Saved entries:
==========
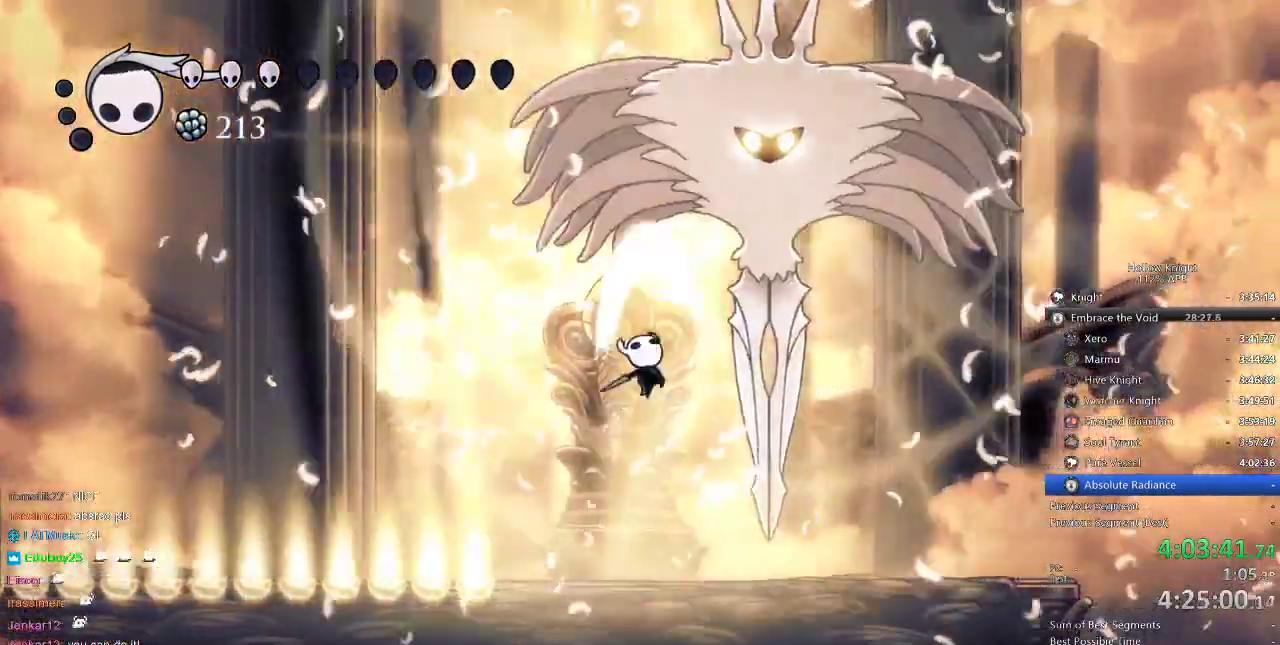
{"keys": ["jump", "up"], "events": [[150, "jump", "up"], [150, "nail", "up"], [217, "right", "up"], [317, "jump", "down"]]}
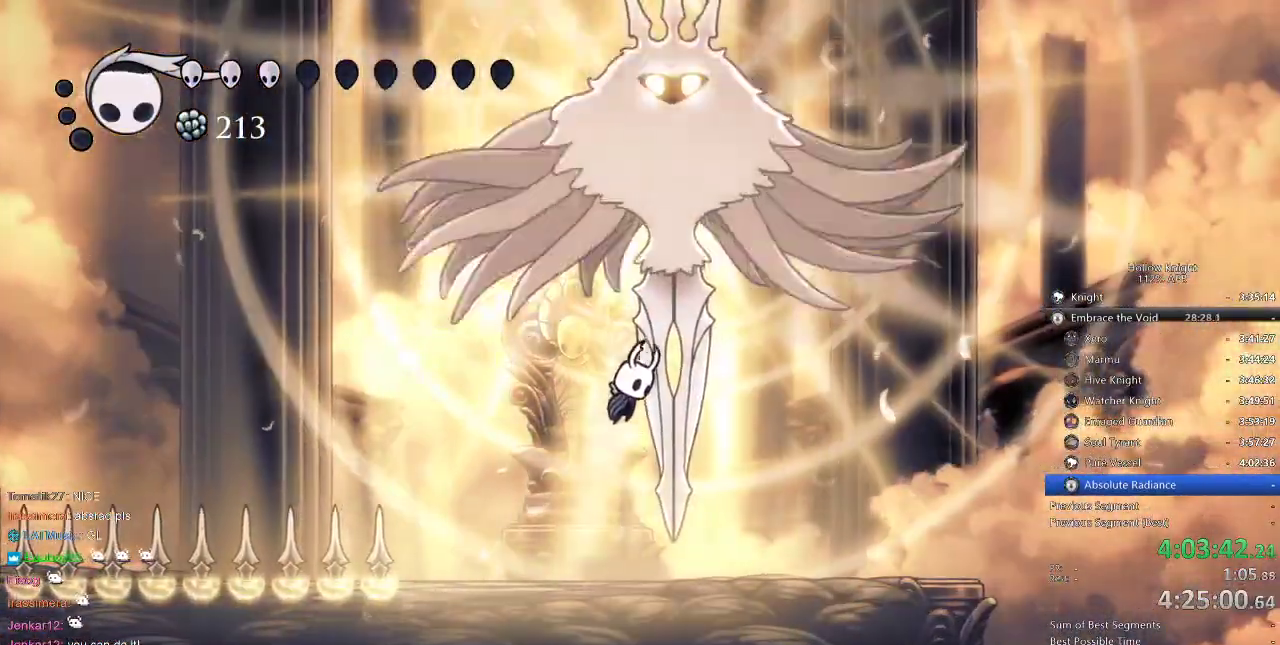
{"keys": ["jump", "nail", "up"], "events": [[100, "nail", "down"], [100, "right", "down"], [200, "right", "up"], [250, "nail", "up"], [384, "nail", "down"]]}
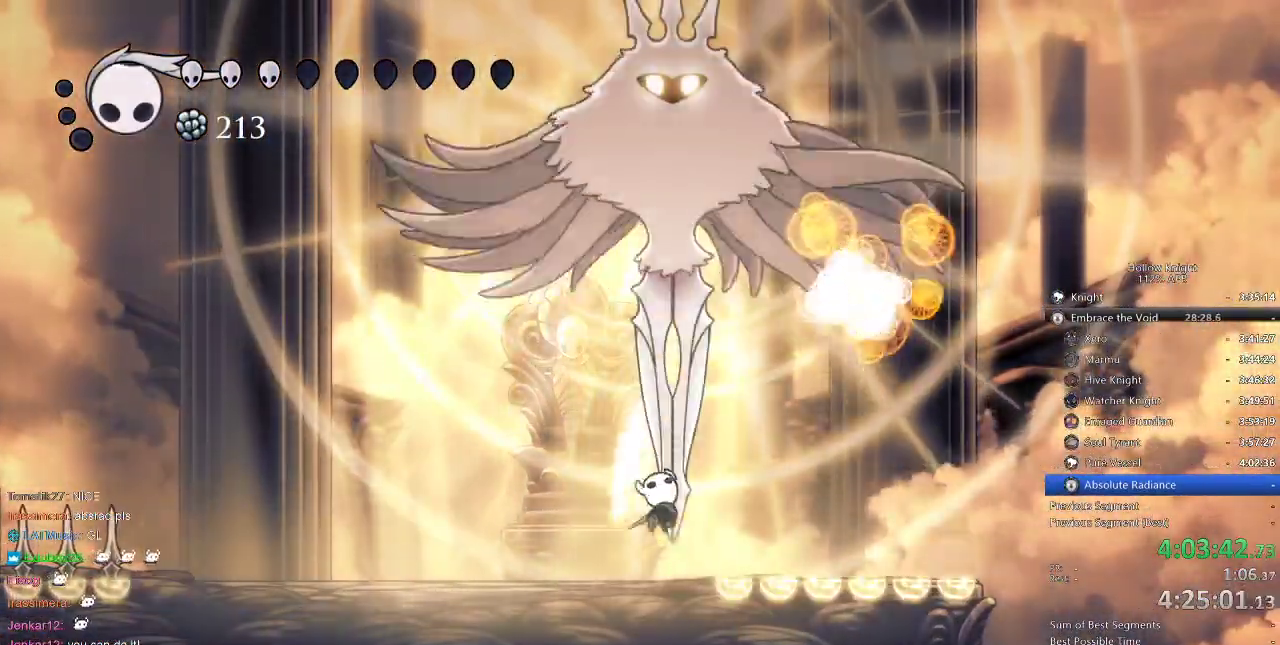
{"keys": ["jump", "left"], "events": [[17, "jump", "up"], [17, "nail", "up"], [17, "up", "up"], [117, "left", "down"], [217, "jump", "down"], [450, "jump", "up"], [484, "jump", "down"]]}
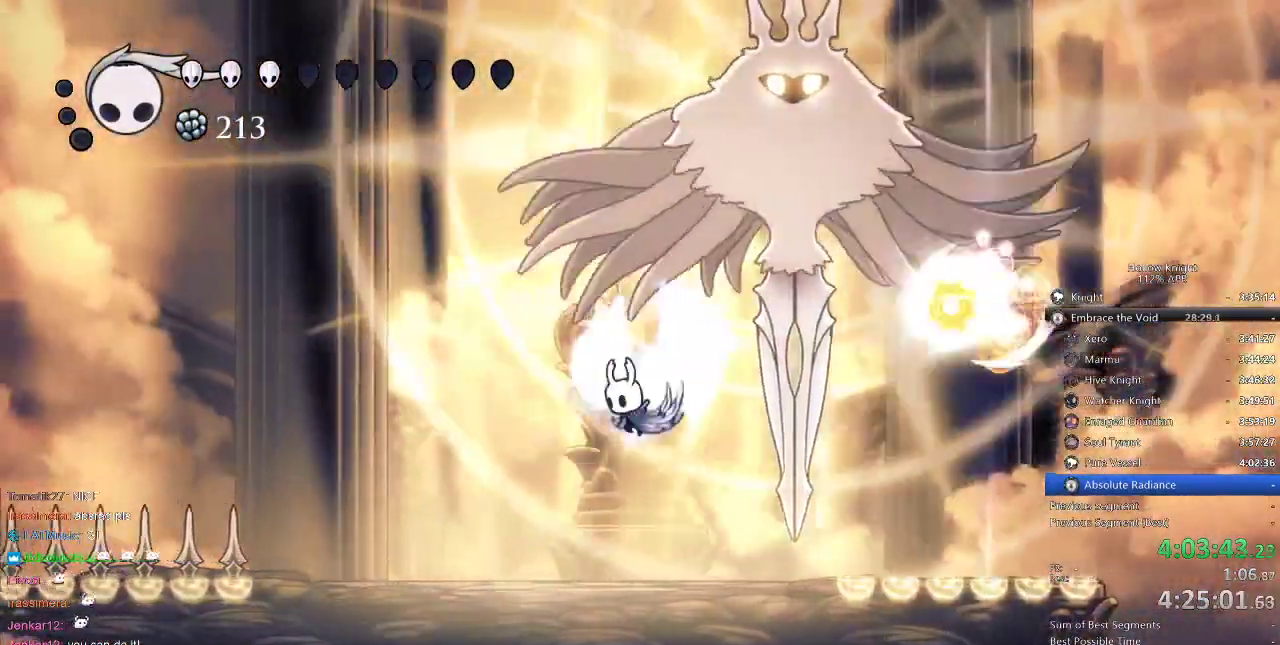
{"keys": ["down", "jump", "nail", "right"], "events": [[84, "left", "up"], [184, "right", "down"], [384, "down", "down"], [450, "nail", "down"]]}
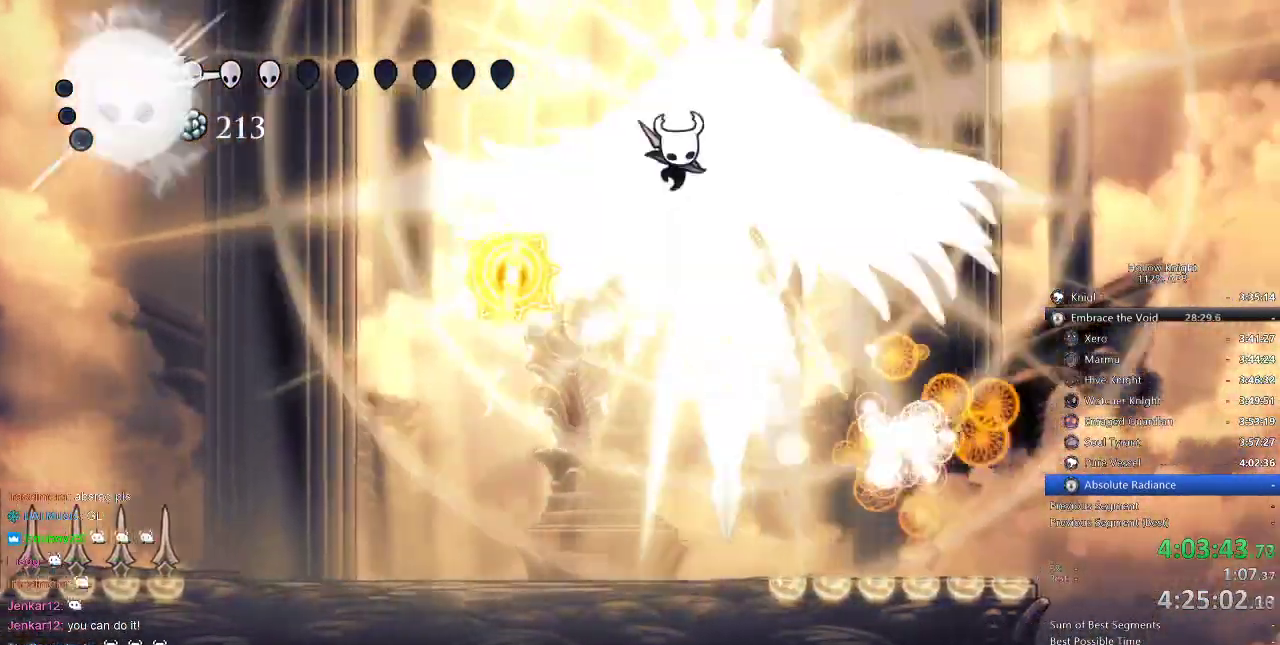
{"keys": ["down", "left"], "events": [[17, "jump", "up"], [50, "nail", "up"], [100, "left", "down"], [100, "right", "up"], [334, "left", "up"], [434, "left", "down"]]}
==========
The answer must be an exact copy of the records above, with the pictures left out.

**Answer for this exercise:**
{"keys": ["jump", "up"], "events": [[150, "jump", "up"], [150, "nail", "up"], [217, "right", "up"], [317, "jump", "down"]]}
{"keys": ["jump", "nail", "up"], "events": [[100, "nail", "down"], [100, "right", "down"], [200, "right", "up"], [250, "nail", "up"], [384, "nail", "down"]]}
{"keys": ["jump", "left"], "events": [[17, "jump", "up"], [17, "nail", "up"], [17, "up", "up"], [117, "left", "down"], [217, "jump", "down"], [450, "jump", "up"], [484, "jump", "down"]]}
{"keys": ["down", "jump", "nail", "right"], "events": [[84, "left", "up"], [184, "right", "down"], [384, "down", "down"], [450, "nail", "down"]]}
{"keys": ["down", "left"], "events": [[17, "jump", "up"], [50, "nail", "up"], [100, "left", "down"], [100, "right", "up"], [334, "left", "up"], [434, "left", "down"]]}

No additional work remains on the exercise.